Subsea Commercial Services Ltd.

Subsea Commercial Services Ltd. (Aberdeen, Scotland) is delighted to have supplied Heriot Watt University (Edinburgh, Scotland) with a range of Xeos asset location, tracking and recovery beacons for deployment during the iAtlantic research programme .

The Deep-Sea Ecology and Biogeochemistry Research Team located at the Lyell Centre at Heriot-Watt University will deploy the lithium battery powered solutions mounted to a seafloor autonomous lander. The lander will be released at the surface and will sink under its own weight to the seafloor. With deployments lasting up to one year, during a planned recovery, the lander will float back to the surface where the 11,000m rated titanium housed XMB-11K VHF location beacon will self-activate and start transmitting its location for tracking and recovery via the marine radio frequency.
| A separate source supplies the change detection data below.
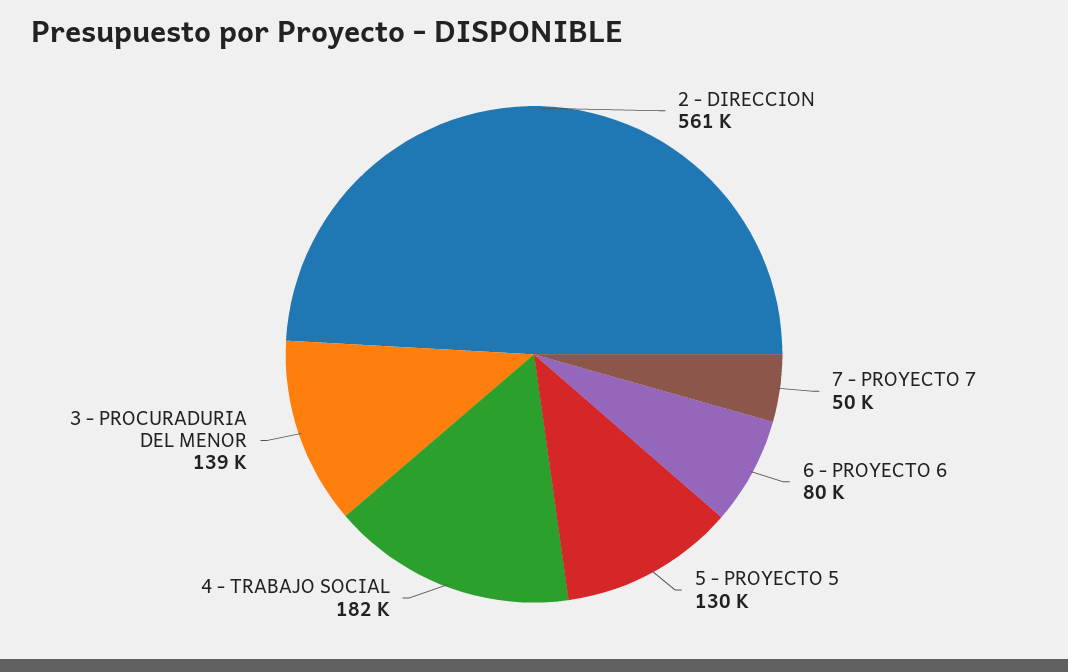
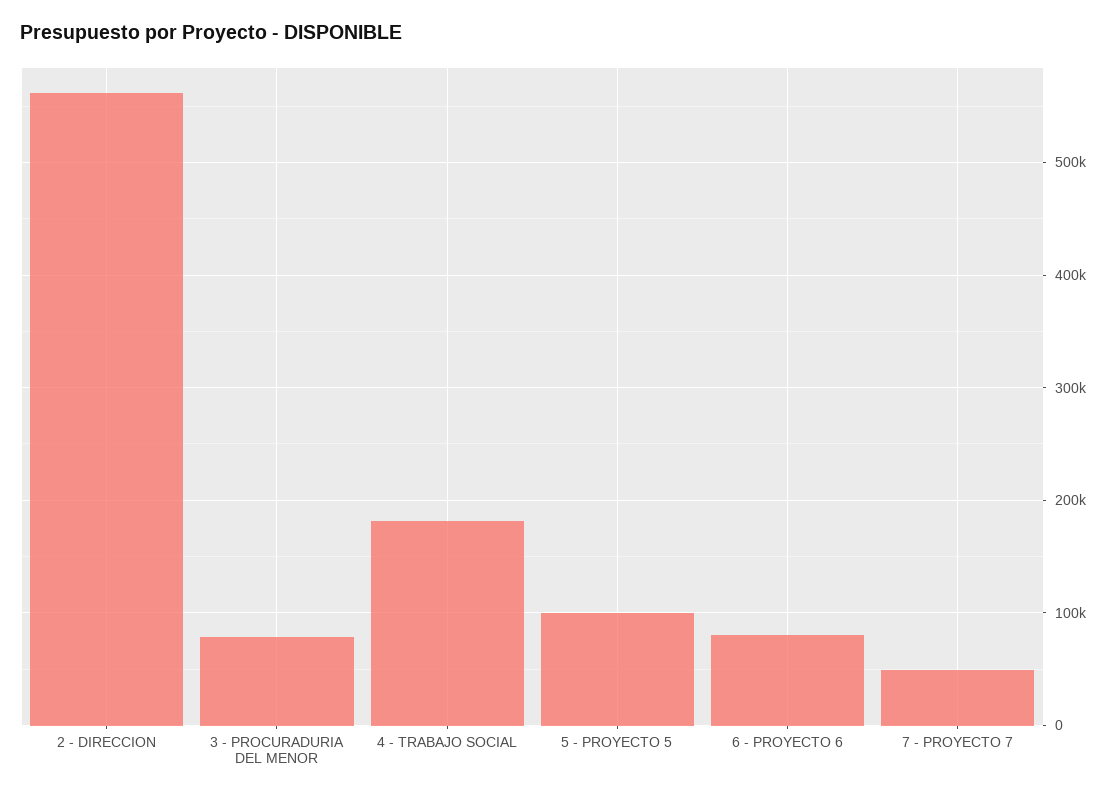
5 - PROYECTO 5: 130000 -> 100000
3 - PROCURADURIA DEL MENOR: 139000 -> 80000

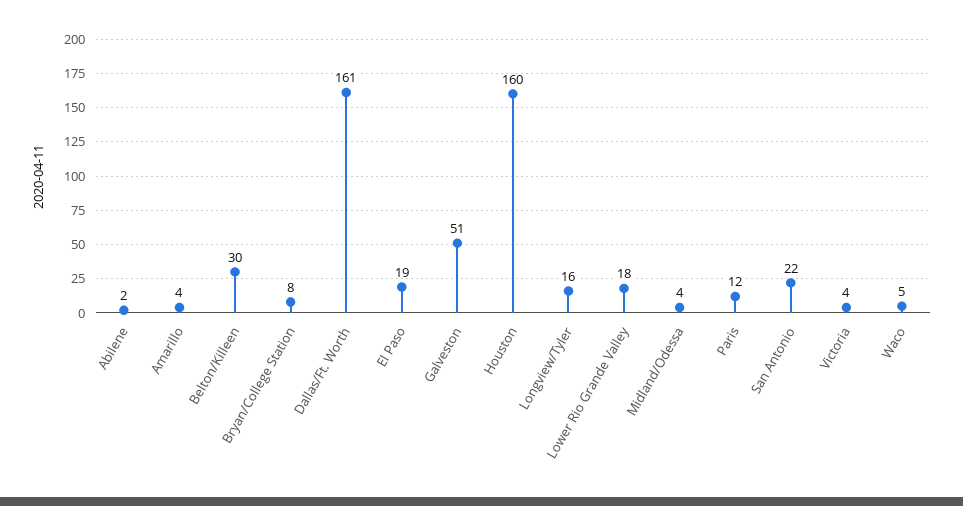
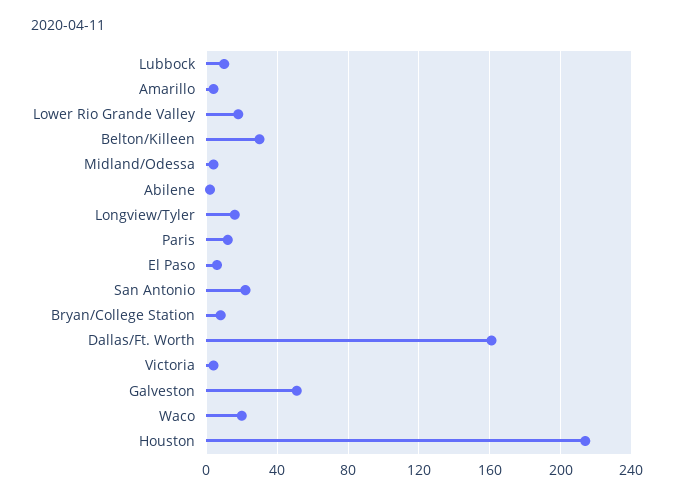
El Paso: 19 -> 5
Houston: 160 -> 215
Waco: 5 -> 20
Lubbock: none -> 10

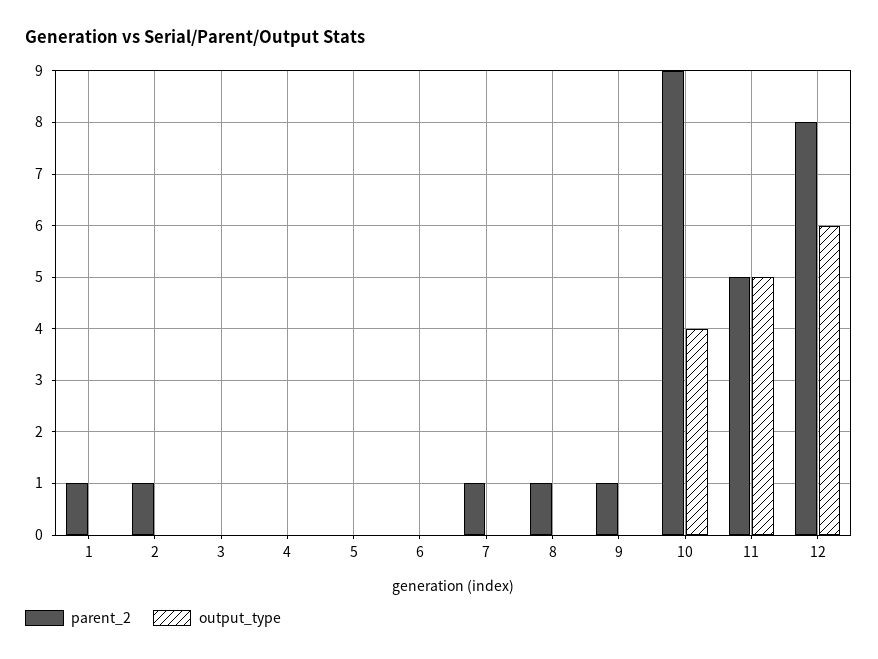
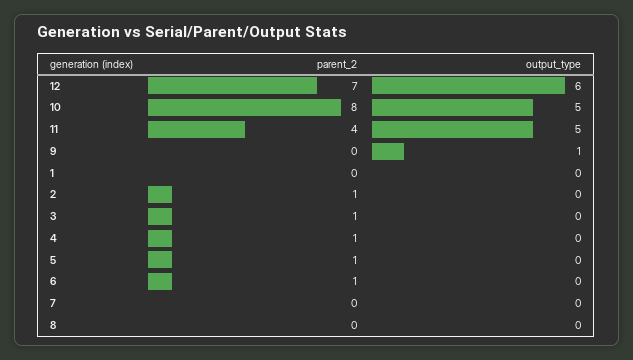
parent_2, 1: 1 -> 0
parent_2, 3: 0 -> 1
parent_2, 4: 0 -> 1
parent_2, 5: 0 -> 1
parent_2, 6: 0 -> 1
parent_2, 7: 1 -> 0
parent_2, 8: 1 -> 0
parent_2, 9: 1 -> 0
output_type, 9: 0 -> 1
parent_2, 10: 9 -> 8
output_type, 10: 4 -> 5
parent_2, 11: 5 -> 4
parent_2, 12: 8 -> 7

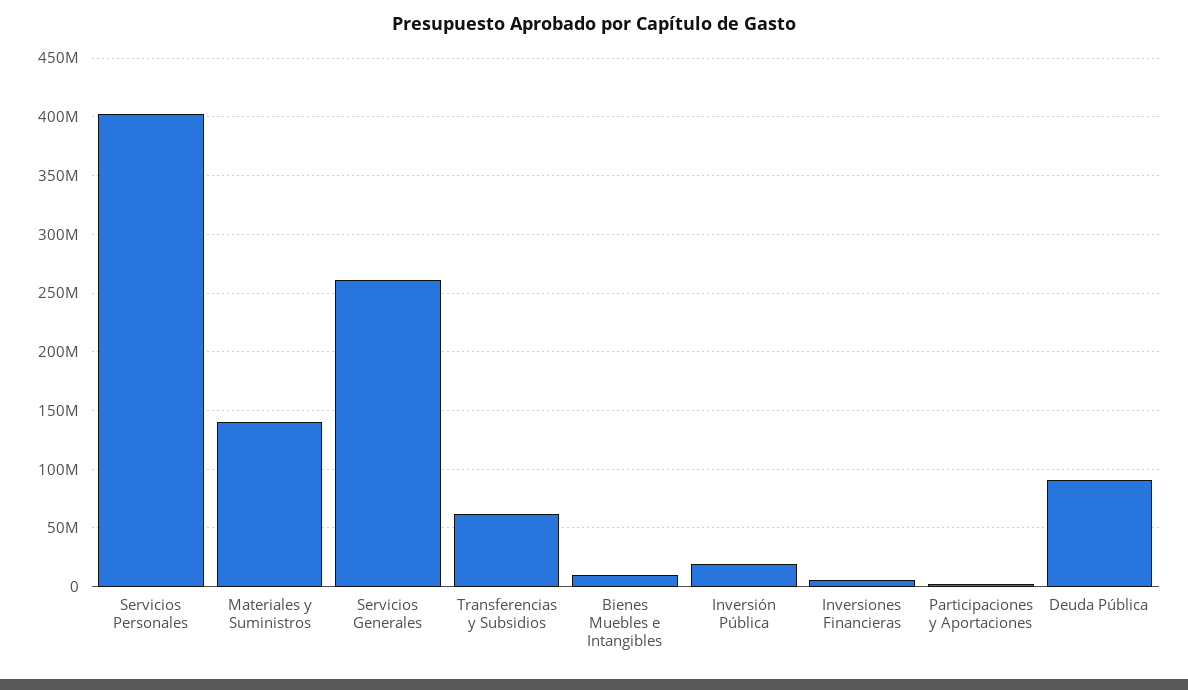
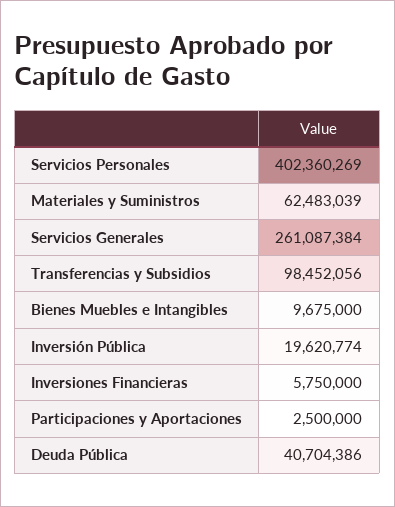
Materiales y Suministros: 140000000 -> 62483039
Transferencias y Subsidios: 60000000 -> 98452056
Deuda Pública: 90000000 -> 40704386

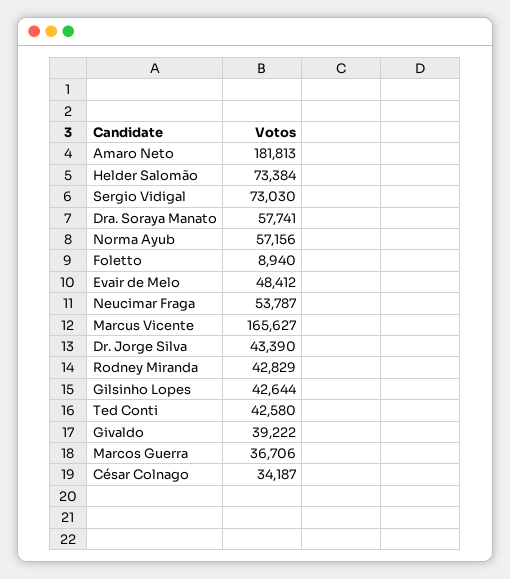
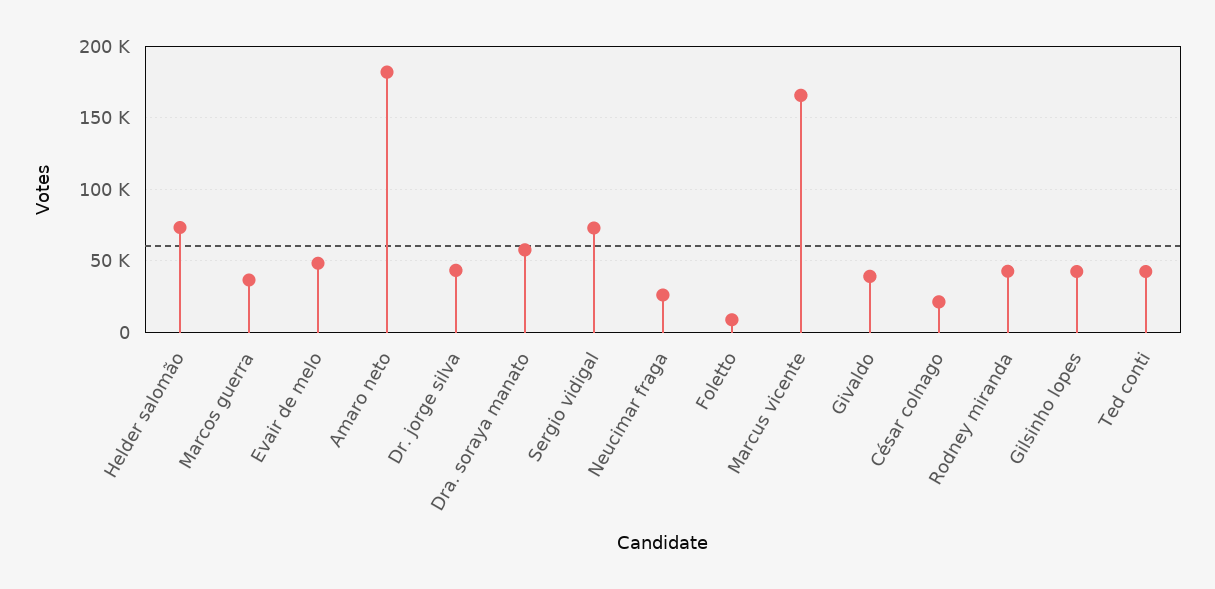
Norma Ayub: 57156 -> none
Neucimar Fraga: 53787 -> 25000
César Colnago: 34187 -> 20000

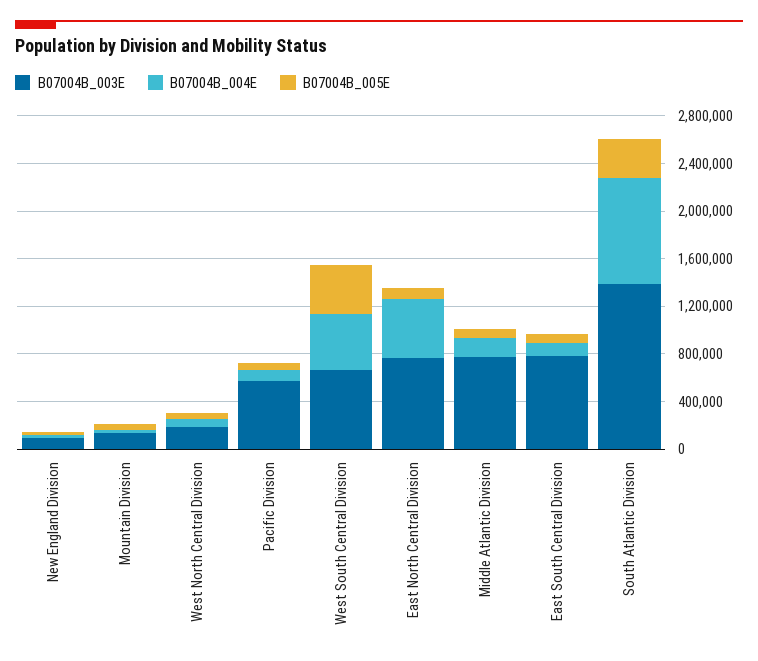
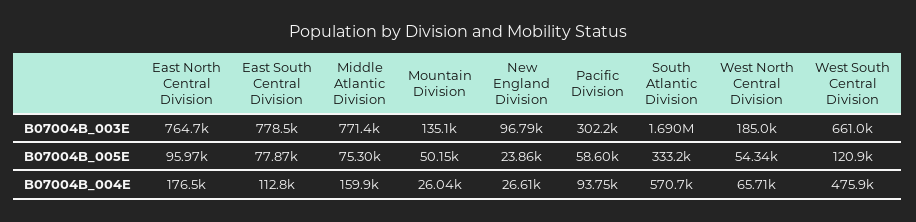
B07004B_003E, Pacific Division: 600000 -> 302200
B07004B_005E, West South Central Division: 400000 -> 120900
B07004B_004E, East North Central Division: 500000 -> 176500
B07004B_003E, South Atlantic Division: 1400000 -> 1690000
B07004B_004E, South Atlantic Division: 900000 -> 570700

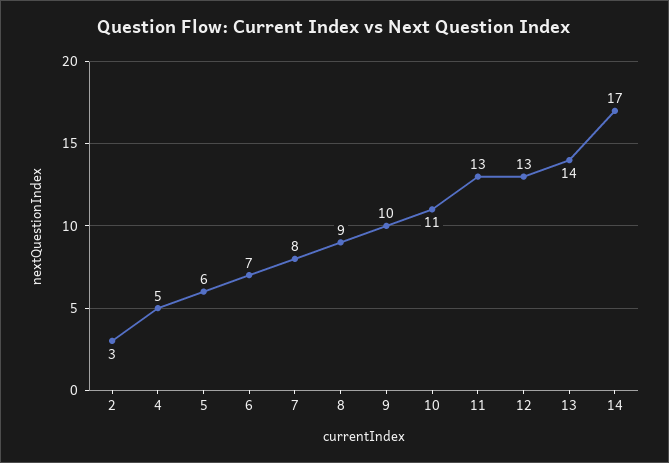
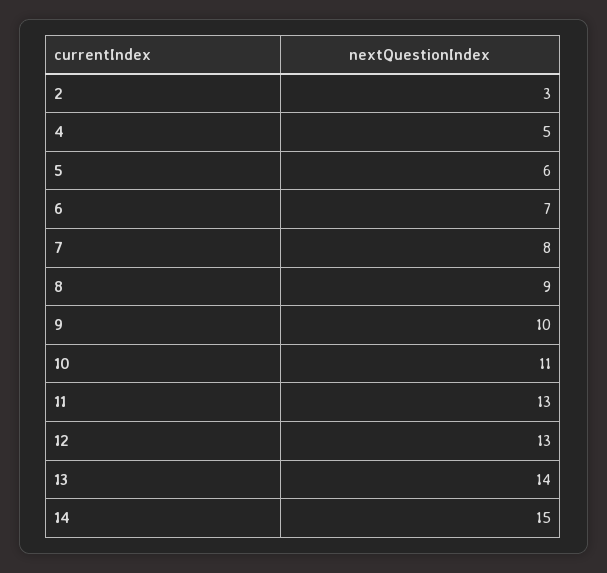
14: 17 -> 15

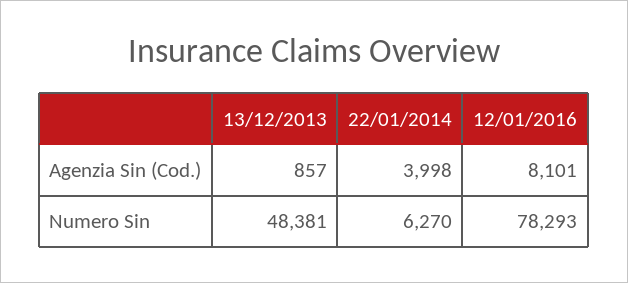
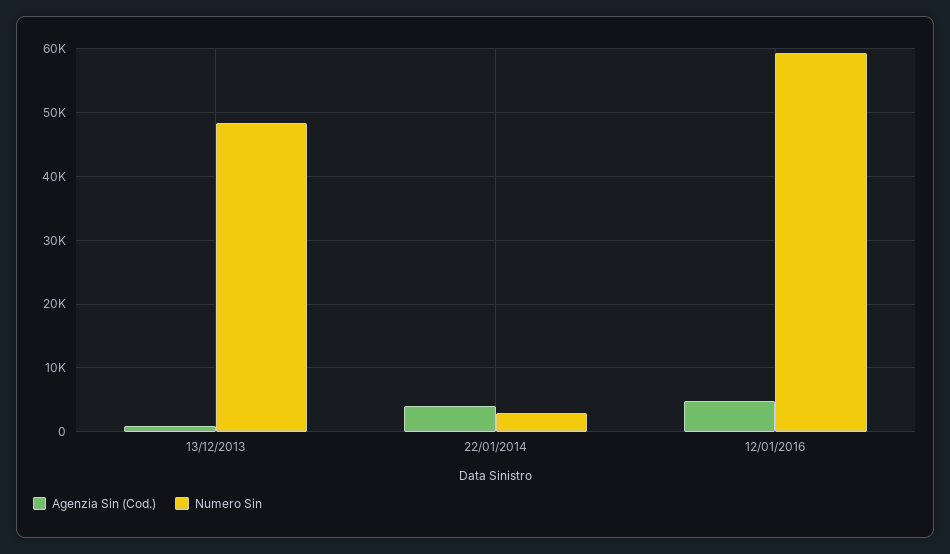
Agenzia Sin (Cod.), 12/01/2016: 8101 -> 5000
Numero Sin, 22/01/2014: 6270 -> 3000
Numero Sin, 12/01/2016: 78293 -> 59000

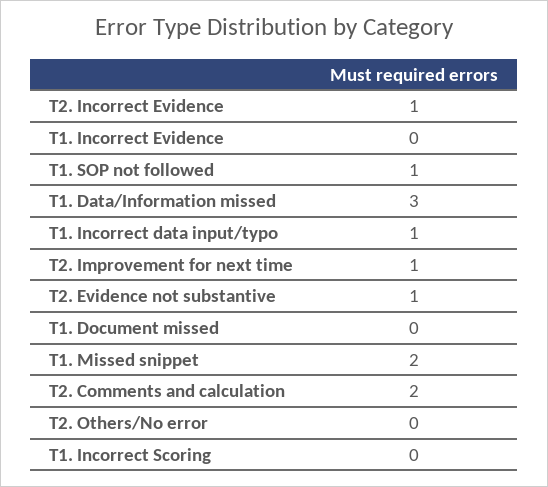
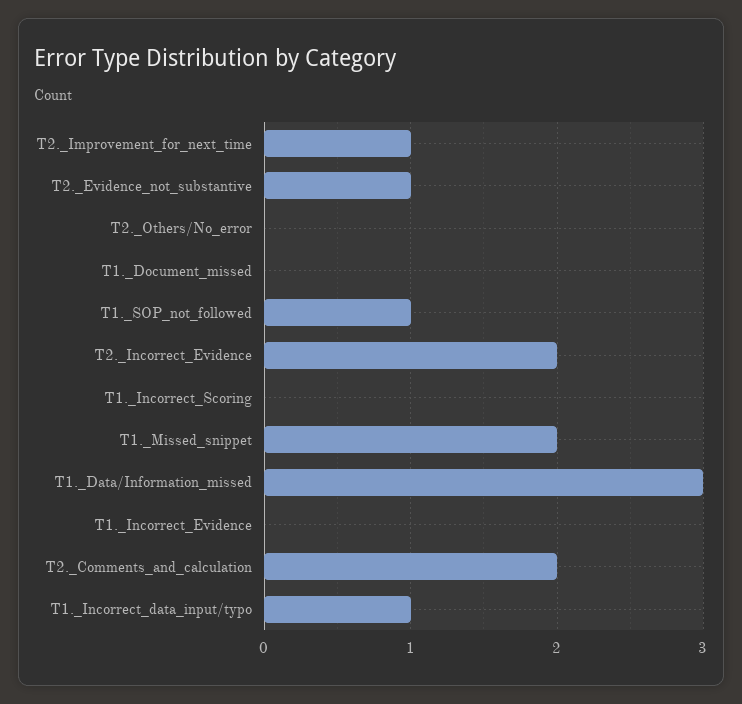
T2. Incorrect Evidence: 1 -> 2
To aid in night-time recovery, the lander has also been fitted with a low light activated XMF-11K high intensity LED Flasher for visual confirmation.

In the event of an unplanned seafloor release and surfacing, the lander has also been fitted with the XMA-11K Argos satellite communication beacon. This transmits the lander’s location within 30 seconds of the beacon breaking through the water’s surface. With the research team alerted to the unplanned surfacing event, the nearest suitable vessel of opportunity can be tasked with asset recovery.

The iAtlantic programme is seeking to assess the health of deep-sea ecosystems across the full span of the Atlantic Ocean from the tip of Argentina in the south to Iceland in the north, and from the east coasts of USA and Brazil to the western margins of Europe and Africa. The ambitious project will – for the first time – undertake an ocean-wide approach to understanding the factors that control the distribution, stability and vulnerability of Atlantic deep-sea ecosystems. With the objective of determining the resilience of deep-sea animals and their habitats to threats such as climate change, pollution and human activities such as deep-sea mining and deep-sea trawling, the programme’s success is based upon international collaboration and sharing of expertise, equipment, infrastructure, data and personnel.

Programme co-lead and Head of Deep-Sea Ecology at Heriot-Watt, Professor Andrew K. Sweetman stated “We’re delighted to be using XEOS equipment supplied by Subsea Commercial Services Ltd that will aid in the recovery of our lander platforms.  The Deep-Sea Ecology and Biogeochemistry research group at the Lyell Centre operate the largest and most advanced lander fleet in the UK and getting the equipment back from the deep sea is a key objective to us during each expedition.  We currently have 13 deep-sea expeditions scheduled over the next 5 years and continue to use XEOS systems that we’ve always found are reliable, lightweight and more than capable of coping with the day-to-day stresses that we put on these systems.”